▸ PAGE EXTRACT:
Search code examples
pythonbeautifulsoupmultilingualarabic

How to get beautiful soup to scrape pages in Arabic from a multilingual website where pages in different languages have the same URL


I am trying to scrape pages from this website Text The pages in Arabic and French have the same URL I tried the following code

    headers = {'Accept-Language': "lang=\"AR-DZ"}
    r = requests.get("http://www.mae.gov.dz/news_article/6396.aspx",headers)
    soup = BeautifulSoup(r.content,"lxml")
    print(soup.getText)

I get the following error message:

<bound method Tag.get_text of <html><head><title>Request Rejected</title></head><body>The requested URL was rejected. Please consult with your administrator.<br/><br/>Your support ID is: 12750291427324767866<br/><br/><a href="javascript:history.back();">[Go Back]</a></body></html>>

when I remove the header Beautifulsoup scrapes the page in French.

My goal is to scrape the statements and speeches in Arabic in order to build a corpus. Any help appreciated.


Solution

  • First: in "lang=\"AR-DZ" you have opening " before AR-DZ but you don't have closing " after AR-DZ but you should rather use "lang=AR-DZ"

▸ STUDY MATERIAL:

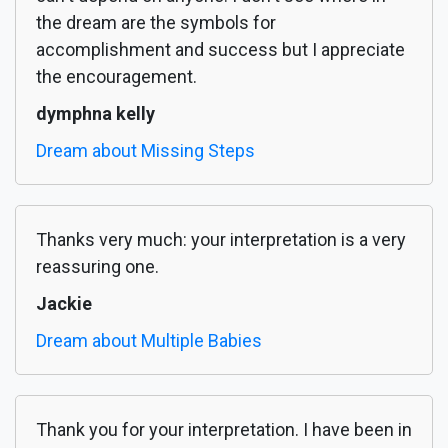
the dream are the symbols for
accomplishment and success but I appreciate
the encouragement.
dymphna kelly
Dream about Missing Steps
Thanks very much: your interpretation is a very
reassuring one.
Jackie
Dream about Multiple Babies
Thank you for your interpretation. I have been in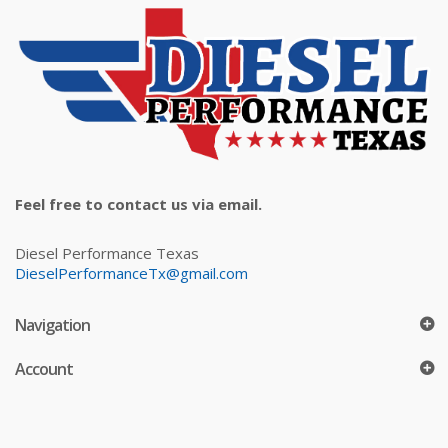
Feel free to contact us via email.
Diesel Performance Texas
DieselPerformanceTx@gmail.com
Navigation
Account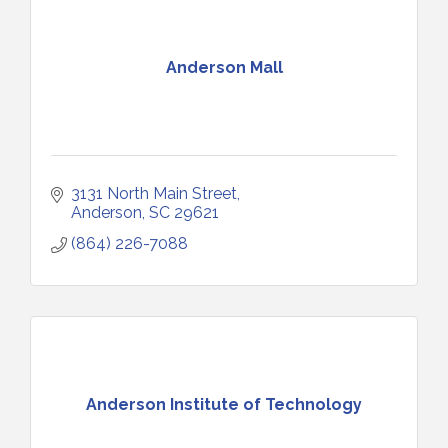
Anderson Mall
3131 North Main Street
Anderson
SC
29621
(864) 226-7088
Anderson Institute of Technology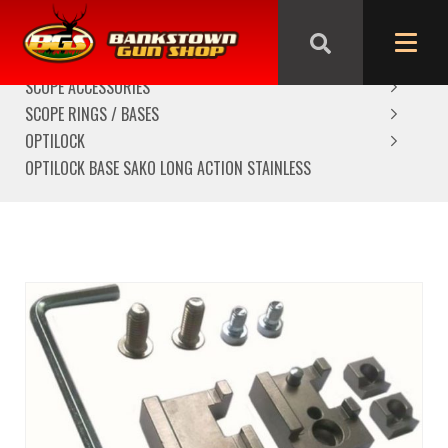
HOME
SCOPES/OPTICS
SCOPE ACCESSORIES
SCOPE RINGS / BASES
OPTILOCK
OPTILOCK BASE SAKO LONG ACTION STAINLESS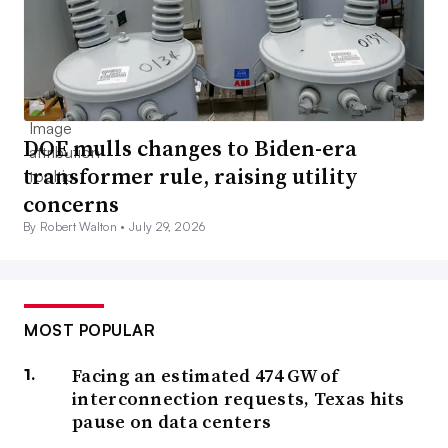
DOE mulls changes to Biden-era
transformer rule, raising utility
concerns
By Robert Walton •
July 29, 2026
MOST POPULAR
Facing an estimated 474 GW of
interconnection requests, Texas hits
pause on data centers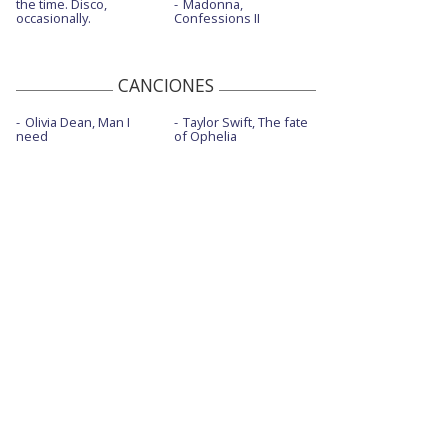
the time. Disco,
Madonna,
occasionally.
Confessions II
Lost in translation - con Carín León
Lost in translation - con Carín León -
sesión de composición
CANCIONES
Love is a wild thing - Live From Tokyo
Olivia Dean, Man I
Taylor Swift, The fate
need
of Ophelia
Mexico honey
Middle of nowhere - con letra
Mother
Oh, what a world
Rainbow
Rainbow - Live From The 61st GRAMMYs
®/2019
Rainbow - One World: Together at Home
Simple times
Sitting in the corner - con Cuco y Adriel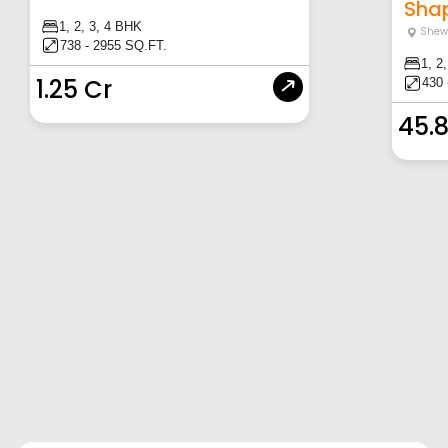
Shapo
1, 2, 3, 4 BHK
Shew
738 - 2955 SQ.FT.
1, 2
1.25 Cr
430 
45.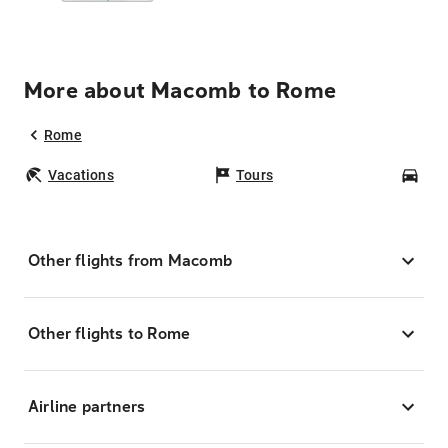
More about Macomb to Rome
Rome
Vacations
Tours
Car
Other flights from Macomb
Other flights to Rome
Airline partners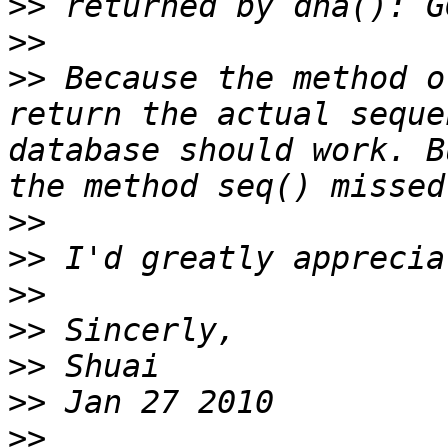
>>
>>
>>
 Because the method o
return the actual seque
database should work. B
>>
>>
>>
>>
>>
>>
>>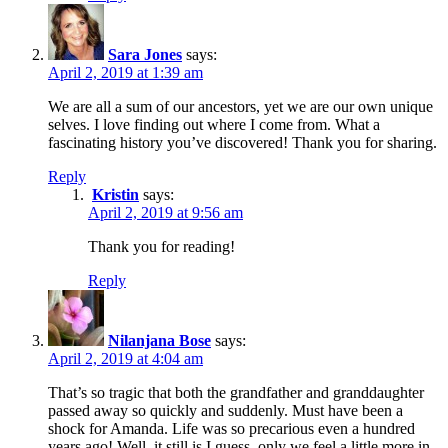
Sara Jones
says:
April 2, 2019 at 1:39 am
We are all a sum of our ancestors, yet we are our own unique
selves. I love finding out where I come from. What a
fascinating history you’ve discovered! Thank you for sharing.
Reply
Kristin
says:
April 2, 2019 at 9:56 am
Thank you for reading!
Reply
Nilanjana Bose
says:
April 2, 2019 at 4:04 am
That’s so tragic that both the grandfather and granddaughter
passed away so quickly and suddenly. Must have been a
shock for Amanda. Life was so precarious even a hundred
years ago! Well, it still is I guess, only we feel a little more in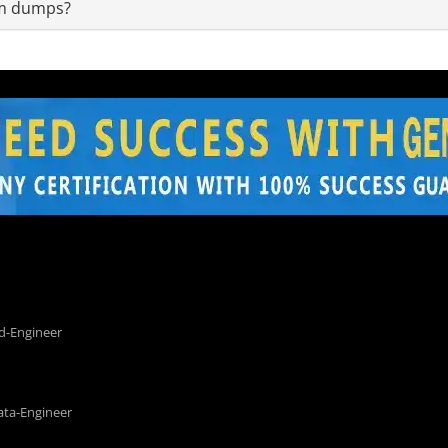
am dumps?
d-Engineer
ata-Engineer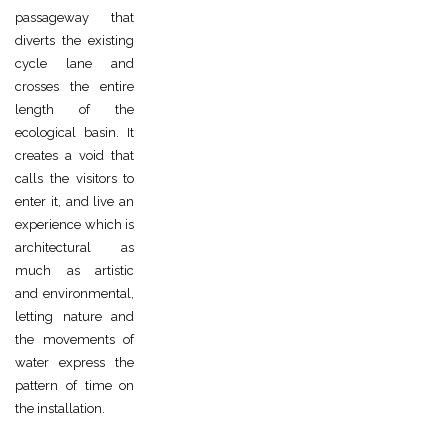
passageway that
diverts the existing
cycle lane and
crosses the entire
length of the
ecological basin. It
creates a void that
calls the visitors to
enter it, and live an
experience which is
architectural as
much as artistic
and environmental,
letting nature and
the movements of
water express the
pattern of time on
the installation.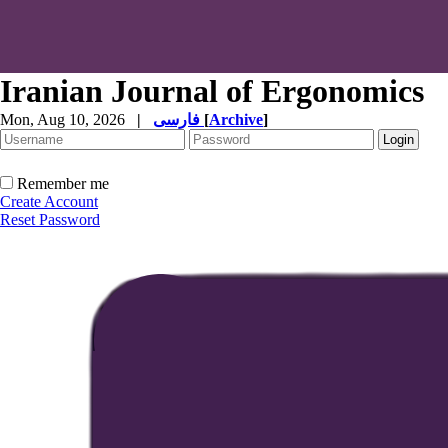
Iranian Journal of Ergonomics
Mon, Aug 10, 2026
|
فارسی
[
Archive
]
Remember me
Create Account
Reset Password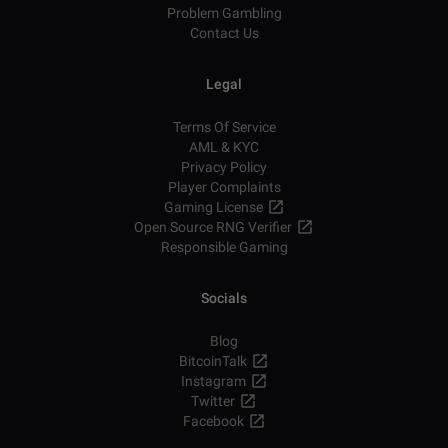
Problem Gambling
Contact Us
Legal
Terms Of Service
AML & KYC
Privacy Policy
Player Complaints
Gaming License
Open Source RNG Verifier
Responsible Gaming
Socials
Blog
BitcoinTalk
Instagram
Twitter
Facebook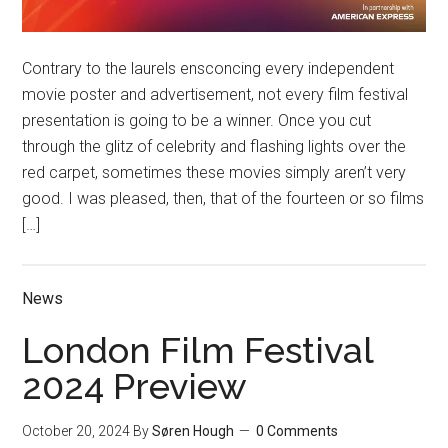
Contrary to the laurels ensconcing every independent
movie poster and advertisement, not every film festival
presentation is going to be a winner. Once you cut
through the glitz of celebrity and flashing lights over the
red carpet, sometimes these movies simply aren’t very
good. I was pleased, then, that of the fourteen or so films
[…]
News
London Film Festival
2024 Preview
October 20, 2024
By
Søren Hough
0 Comments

▸ QUESTIONS:
1) Do the following statements agree with the thread on scraping Arabic pages? For each, answer yes or no and quote the words of the thread that decide it.
(a) Removing the header makes BeautifulSoup scrape the page in French.
(b) The Arabic and French pages of the site have different URLs.
(c) The solution recommends using "lang=AR-DZ" as the header value.
2) Answer these questions from the thread on scraping Arabic pages.
(a) What title does the error page returned by the request carry?
(b) What does the poster want to build from the Arabic statements and speeches?
(c) Which parser name is passed to BeautifulSoup in the code?
3) Please rewrite the part of the thread on scraping Arabic pages that opens with the words containing "when I remove" and closes with "Any help appreciated.", renaming "corpus" as "dataset".

▸ SOLUTIONS FOR EACH TASK:
1)
(a) Yes: "when I remove the header Beautifulsoup scrapes the page in French."
(b) No: "The pages in Arabic and French have the same URL"
(c) Yes: "you should rather use "lang=AR-DZ""

2)
(a) Request Rejected
(b) A corpus
(c) lxml

3)
when I remove the header Beautifulsoup scrapes the page in French.

My goal is to scrape the statements and speeches in Arabic in order to build a dataset. Any help appreciated.